Extract provided:
Following the extant literature on innovation, we include a number of control variables: R&D expenditure, R&D personnel, export and competition (e.g., Liu and Buck 2007; Lundvall 2007; Fu 2008). R&D expenditure and R&D personnel play a dual role in the innovation process—developing innovation and enhancing learning capacity of firms—which further enhances innovation (Liu and Zou 2008). R&D expenditure and R&D personnel are major inputs into innovation and capture a firm's internal resources and the capabilities used for innovation. The former reflects a firm's resource commitment, and the latter embodies human capital, an essential ingredient for innovation. R&D expenditure is measured by the ratio of R&D expenditure to total sales. R&D personnel are the number of people engaged in R&D, which is also linked to a firm's scale of R&D engagement.

Export is recognized as a significant factor in improving innovation performance of firms (Cheung and Lin 2004; Liu and Buck 2007; Girma, Gong, and Görg 2008, 2009; Liu and Zou 2008; Wang and Kafouros 2009; Sun and Du, 2010). First, exporting exposes firms to international markets that are more competitive than the home-country market. This pushes firms to be more innovative. Second, the international exposure provides firms opportunities to access new information and knowledge, and may secure technological assistance and supports from exporting partners, which can directly affect innovation. Export is measured by the logarithm transformation of a firm's exports.

Finally, competition is another frequently mentioned variable that could significantly influence innovation. Firms increase their innovative efforts to protect market share and remain competitive (Brambilla, Hale, and Long 2009). Competition may also reduce the incentives for innovation, however, as a firm cannot quickly extract rents from innovation. Instead, it may opt for imitation or licensing to acquire external R&D. The level of competition is captured using the number of major competitors within the main business lines in the home-country market, a question asked of firms in the questionnaire.

Before proceeding to the discussion of estimation methods, it is important to recognize common method bias variance in using survey data, because questions are normally responded by only one respondent in a firm. Because our variables use information from more than one data source and objective measures are used, common method bias variance is unlikely to be a problem.

Information given:
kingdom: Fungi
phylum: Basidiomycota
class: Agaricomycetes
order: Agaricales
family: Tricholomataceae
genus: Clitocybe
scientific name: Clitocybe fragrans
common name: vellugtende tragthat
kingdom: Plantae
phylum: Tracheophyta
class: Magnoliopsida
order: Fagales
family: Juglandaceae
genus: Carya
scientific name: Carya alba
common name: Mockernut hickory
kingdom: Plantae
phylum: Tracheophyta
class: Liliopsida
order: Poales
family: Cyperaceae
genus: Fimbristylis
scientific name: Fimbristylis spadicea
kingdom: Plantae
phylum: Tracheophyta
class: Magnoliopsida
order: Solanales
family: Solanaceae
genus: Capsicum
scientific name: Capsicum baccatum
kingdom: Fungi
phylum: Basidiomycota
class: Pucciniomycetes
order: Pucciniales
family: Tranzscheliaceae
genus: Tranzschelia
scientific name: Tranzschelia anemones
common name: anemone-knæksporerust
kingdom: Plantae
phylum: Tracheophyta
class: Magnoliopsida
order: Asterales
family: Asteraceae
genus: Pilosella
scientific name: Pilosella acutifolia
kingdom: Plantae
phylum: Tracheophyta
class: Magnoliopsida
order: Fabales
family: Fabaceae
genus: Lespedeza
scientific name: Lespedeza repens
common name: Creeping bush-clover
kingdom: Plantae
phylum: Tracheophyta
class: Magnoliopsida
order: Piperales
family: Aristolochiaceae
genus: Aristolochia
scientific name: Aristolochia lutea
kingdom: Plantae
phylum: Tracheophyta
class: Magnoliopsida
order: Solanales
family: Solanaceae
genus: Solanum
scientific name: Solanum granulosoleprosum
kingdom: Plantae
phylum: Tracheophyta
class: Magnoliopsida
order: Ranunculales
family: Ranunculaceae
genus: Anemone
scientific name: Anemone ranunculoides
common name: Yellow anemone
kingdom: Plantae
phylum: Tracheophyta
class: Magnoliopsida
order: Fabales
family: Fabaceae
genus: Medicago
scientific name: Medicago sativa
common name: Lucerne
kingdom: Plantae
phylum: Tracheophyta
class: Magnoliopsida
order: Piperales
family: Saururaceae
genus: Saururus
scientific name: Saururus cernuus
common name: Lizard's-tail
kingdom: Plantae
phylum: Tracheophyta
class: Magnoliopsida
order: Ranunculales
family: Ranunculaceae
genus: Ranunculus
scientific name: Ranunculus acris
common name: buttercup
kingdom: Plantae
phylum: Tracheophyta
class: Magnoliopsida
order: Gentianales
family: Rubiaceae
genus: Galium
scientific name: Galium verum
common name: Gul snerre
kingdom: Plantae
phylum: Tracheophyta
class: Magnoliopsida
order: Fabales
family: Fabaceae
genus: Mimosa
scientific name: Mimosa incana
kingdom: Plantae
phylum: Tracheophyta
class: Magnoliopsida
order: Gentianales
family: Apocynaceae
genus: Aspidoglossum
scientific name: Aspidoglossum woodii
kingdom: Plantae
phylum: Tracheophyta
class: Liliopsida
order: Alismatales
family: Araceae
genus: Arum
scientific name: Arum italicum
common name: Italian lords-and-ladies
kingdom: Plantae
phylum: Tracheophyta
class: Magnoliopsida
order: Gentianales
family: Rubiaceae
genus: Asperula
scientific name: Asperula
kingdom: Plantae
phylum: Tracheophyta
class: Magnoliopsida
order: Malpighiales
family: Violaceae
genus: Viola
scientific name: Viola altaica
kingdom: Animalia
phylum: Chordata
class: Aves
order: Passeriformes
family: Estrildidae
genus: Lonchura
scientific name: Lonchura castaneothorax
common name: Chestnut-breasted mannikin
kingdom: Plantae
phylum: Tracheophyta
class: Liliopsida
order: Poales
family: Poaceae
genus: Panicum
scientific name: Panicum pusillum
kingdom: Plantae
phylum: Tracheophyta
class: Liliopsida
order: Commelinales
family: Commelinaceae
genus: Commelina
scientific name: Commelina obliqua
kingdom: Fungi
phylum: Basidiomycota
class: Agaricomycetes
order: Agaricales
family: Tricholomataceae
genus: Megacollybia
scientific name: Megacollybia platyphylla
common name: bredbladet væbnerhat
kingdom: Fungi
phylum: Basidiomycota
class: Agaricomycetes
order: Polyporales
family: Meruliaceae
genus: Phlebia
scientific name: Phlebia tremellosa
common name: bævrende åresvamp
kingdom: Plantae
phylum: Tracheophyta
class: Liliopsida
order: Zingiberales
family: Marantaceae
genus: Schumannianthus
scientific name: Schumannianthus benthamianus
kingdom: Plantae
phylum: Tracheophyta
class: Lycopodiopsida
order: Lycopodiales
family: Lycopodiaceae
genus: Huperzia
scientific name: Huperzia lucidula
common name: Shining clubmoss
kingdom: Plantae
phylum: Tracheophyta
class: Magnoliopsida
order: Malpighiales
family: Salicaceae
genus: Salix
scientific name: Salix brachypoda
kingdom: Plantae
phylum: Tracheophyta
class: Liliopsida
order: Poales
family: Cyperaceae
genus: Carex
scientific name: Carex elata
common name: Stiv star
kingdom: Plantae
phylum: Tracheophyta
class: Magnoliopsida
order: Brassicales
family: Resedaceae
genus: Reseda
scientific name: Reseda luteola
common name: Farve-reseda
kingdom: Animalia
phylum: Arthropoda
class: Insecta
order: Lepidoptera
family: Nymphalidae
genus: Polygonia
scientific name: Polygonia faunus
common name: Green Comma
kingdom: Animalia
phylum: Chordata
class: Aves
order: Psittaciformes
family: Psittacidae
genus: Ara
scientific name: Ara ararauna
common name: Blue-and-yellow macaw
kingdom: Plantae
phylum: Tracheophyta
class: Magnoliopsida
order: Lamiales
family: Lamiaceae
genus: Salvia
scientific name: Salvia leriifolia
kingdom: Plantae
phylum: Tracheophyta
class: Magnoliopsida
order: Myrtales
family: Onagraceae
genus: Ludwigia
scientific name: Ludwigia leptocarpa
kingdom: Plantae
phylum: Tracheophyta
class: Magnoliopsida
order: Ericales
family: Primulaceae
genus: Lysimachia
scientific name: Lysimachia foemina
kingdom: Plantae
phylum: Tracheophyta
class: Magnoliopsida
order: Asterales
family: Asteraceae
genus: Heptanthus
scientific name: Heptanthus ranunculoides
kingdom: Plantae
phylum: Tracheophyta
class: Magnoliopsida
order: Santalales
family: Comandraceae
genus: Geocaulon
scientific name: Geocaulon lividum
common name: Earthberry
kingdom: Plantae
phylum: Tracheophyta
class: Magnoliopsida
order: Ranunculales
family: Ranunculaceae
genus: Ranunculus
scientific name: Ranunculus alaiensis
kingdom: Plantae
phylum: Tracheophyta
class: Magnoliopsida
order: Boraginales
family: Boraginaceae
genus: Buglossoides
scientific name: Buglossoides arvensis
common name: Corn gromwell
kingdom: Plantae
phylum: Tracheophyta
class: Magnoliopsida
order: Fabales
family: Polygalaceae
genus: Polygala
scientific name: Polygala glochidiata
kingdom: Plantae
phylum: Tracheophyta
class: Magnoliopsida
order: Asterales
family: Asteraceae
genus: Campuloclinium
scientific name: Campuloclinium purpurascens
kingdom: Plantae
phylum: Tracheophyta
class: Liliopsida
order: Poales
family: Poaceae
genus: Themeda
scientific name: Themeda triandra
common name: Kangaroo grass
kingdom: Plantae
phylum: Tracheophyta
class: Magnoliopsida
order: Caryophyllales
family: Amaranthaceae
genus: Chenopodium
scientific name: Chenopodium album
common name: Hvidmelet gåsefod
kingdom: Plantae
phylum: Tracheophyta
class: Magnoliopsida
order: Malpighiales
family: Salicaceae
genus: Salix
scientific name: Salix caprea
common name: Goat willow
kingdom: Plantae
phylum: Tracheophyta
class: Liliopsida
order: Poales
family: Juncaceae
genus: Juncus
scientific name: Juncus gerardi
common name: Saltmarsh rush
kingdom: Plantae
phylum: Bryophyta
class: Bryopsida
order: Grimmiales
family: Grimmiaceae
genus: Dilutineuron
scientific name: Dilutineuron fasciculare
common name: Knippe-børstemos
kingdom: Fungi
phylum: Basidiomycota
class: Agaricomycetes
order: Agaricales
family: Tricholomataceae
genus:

Set of tasks:
1 - Reproduce the part of the passage on innovation control variables starting at "Before proceeding to" and ending at "be a problem.".
2 - Carry on the passage about control variables in innovation research from the point where it stops.

Results in order:
1 -
Before proceeding to the discussion of estimation methods, it is important to recognize common method bias variance in using survey data, because questions are normally responded by only one respondent in a firm. Because our variables use information from more than one data source and objective measures are used, common method bias variance is unlikely to be a problem.

2 -
Existing studies on innovation often investigate innovating firms only (Fu 2008; Liu and Zou 2008; Lin and Lin 2010). This excludes a crucial part of the innovation decision: whether the firm decides to innovate at all. As shown by Du, Love, and Roper (2007), a two-stage model (firm decides whether to innovate, then which type of innovation to undertake) outperforms a one-stage, simultaneous model. We therefore model innovation as a two-stage decisional process. The first stage is to model whether or not firms innovate using PNP and PP, and the estimations are carried out using logit models. For the second-stage decision, NPS is estimated using a tobit model as data for NPS are left-censored at zero and the distribution of the sample is a mixture of discrete and continuous distributions. Given its non-negative and discrete nature, PG follows a Poisson distribution. Because a large number of data take a zero value, however, we use the negative binomial model with PG as dependent variable to allow for “over dispersion” into the data for the model. This produces improved efficiency in estimations. Finally, because NPdI and NPcI are ordered variables, ordered logistic models are utilized.

Given the nature of data sets with long cross-sections but short time periods, we use robust errors so as to take into account the heteroskedasticity issue. In all models, a number of dummies are also incorporated. City dummies are used to control for location-specific effects. Variations in innovation may be associated with the industry to which an indigenous firm belongs. High-tech industries tend to be more innovative than low-tech industries. Dummies are introduced based on OECD's Technology Intensity Definition in 2011 to control for industry-specific effects. Firm's main business lines are used for the industry classification. For all regressions, multicollinearity is checked using Spearman correlation coefficients and variance inflation factors.

5.  Empirical results

Table 2 presents summary statistics and correlation coefficients. As shown in Table 2, no pair of the independent and control variables is highly correlated. Variance inflation factor scores are all lower than the usually accepted threshold level of 10. Table 3 presents the estimation results. In terms of domestic institutional factors, government assistance has a positive and significant impact on all innovation measures except PNP. Property rights protection generates a significant and positive effect on NPdI and NPcI only. External networks show consistently significant and positive effects on all innovation measures. These results broadly support hypotheses 1–3, indicating that institutions in the form of government assistance, property rights protection, and external networks positively influence the innovation of Chinese indigenous firms.

Table 2.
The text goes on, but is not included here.